- **WORK TASK**
When you return the material, keep every line exactly as it is and omit the pictures.

- **MATERIAL TO PROCESS**
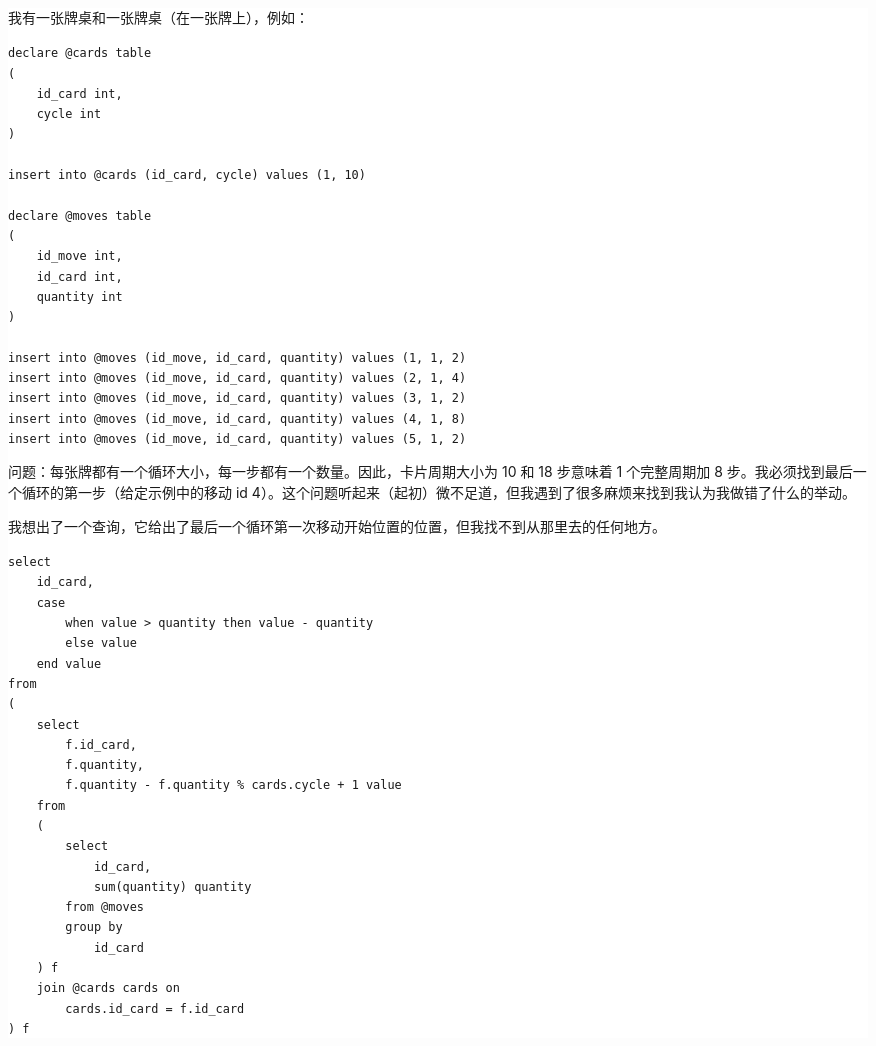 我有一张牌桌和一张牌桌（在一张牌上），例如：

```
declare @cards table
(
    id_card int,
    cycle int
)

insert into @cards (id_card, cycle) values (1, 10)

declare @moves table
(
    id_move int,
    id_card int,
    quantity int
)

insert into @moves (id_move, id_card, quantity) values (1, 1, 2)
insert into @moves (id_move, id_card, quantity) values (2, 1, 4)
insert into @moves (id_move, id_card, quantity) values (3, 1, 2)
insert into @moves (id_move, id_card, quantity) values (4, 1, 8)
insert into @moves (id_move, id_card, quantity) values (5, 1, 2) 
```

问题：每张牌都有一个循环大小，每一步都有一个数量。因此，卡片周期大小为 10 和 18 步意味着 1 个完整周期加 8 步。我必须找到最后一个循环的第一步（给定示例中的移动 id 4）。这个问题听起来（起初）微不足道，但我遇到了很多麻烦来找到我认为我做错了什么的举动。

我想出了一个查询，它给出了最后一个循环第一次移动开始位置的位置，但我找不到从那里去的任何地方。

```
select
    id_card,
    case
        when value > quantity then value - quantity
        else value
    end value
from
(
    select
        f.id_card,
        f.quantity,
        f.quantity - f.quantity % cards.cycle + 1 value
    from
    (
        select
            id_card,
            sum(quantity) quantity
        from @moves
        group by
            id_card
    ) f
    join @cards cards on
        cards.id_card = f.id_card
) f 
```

- **ANSWER SECTION**
 我有一张牌桌和一张牌桌（在一张牌上），例如：

```
declare @cards table
(
    id_card int,
    cycle int
)

insert into @cards (id_card, cycle) values (1, 10)

declare @moves table
(
    id_move int,
    id_card int,
    quantity int
)

insert into @moves (id_move, id_card, quantity) values (1, 1, 2)
insert into @moves (id_move, id_card, quantity) values (2, 1, 4)
insert into @moves (id_move, id_card, quantity) values (3, 1, 2)
insert into @moves (id_move, id_card, quantity) values (4, 1, 8)
insert into @moves (id_move, id_card, quantity) values (5, 1, 2) 
```

问题：每张牌都有一个循环大小，每一步都有一个数量。因此，卡片周期大小为 10 和 18 步意味着 1 个完整周期加 8 步。我必须找到最后一个循环的第一步（给定示例中的移动 id 4）。这个问题听起来（起初）微不足道，但我遇到了很多麻烦来找到我认为我做错了什么的举动。

我想出了一个查询，它给出了最后一个循环第一次移动开始位置的位置，但我找不到从那里去的任何地方。

```
select
    id_card,
    case
        when value > quantity then value - quantity
        else value
    end value
from
(
    select
        f.id_card,
        f.quantity,
        f.quantity - f.quantity % cards.cycle + 1 value
    from
    (
        select
            id_card,
            sum(quantity) quantity
        from @moves
        group by
            id_card
    ) f
    join @cards cards on
        cards.id_card = f.id_card
) f 
```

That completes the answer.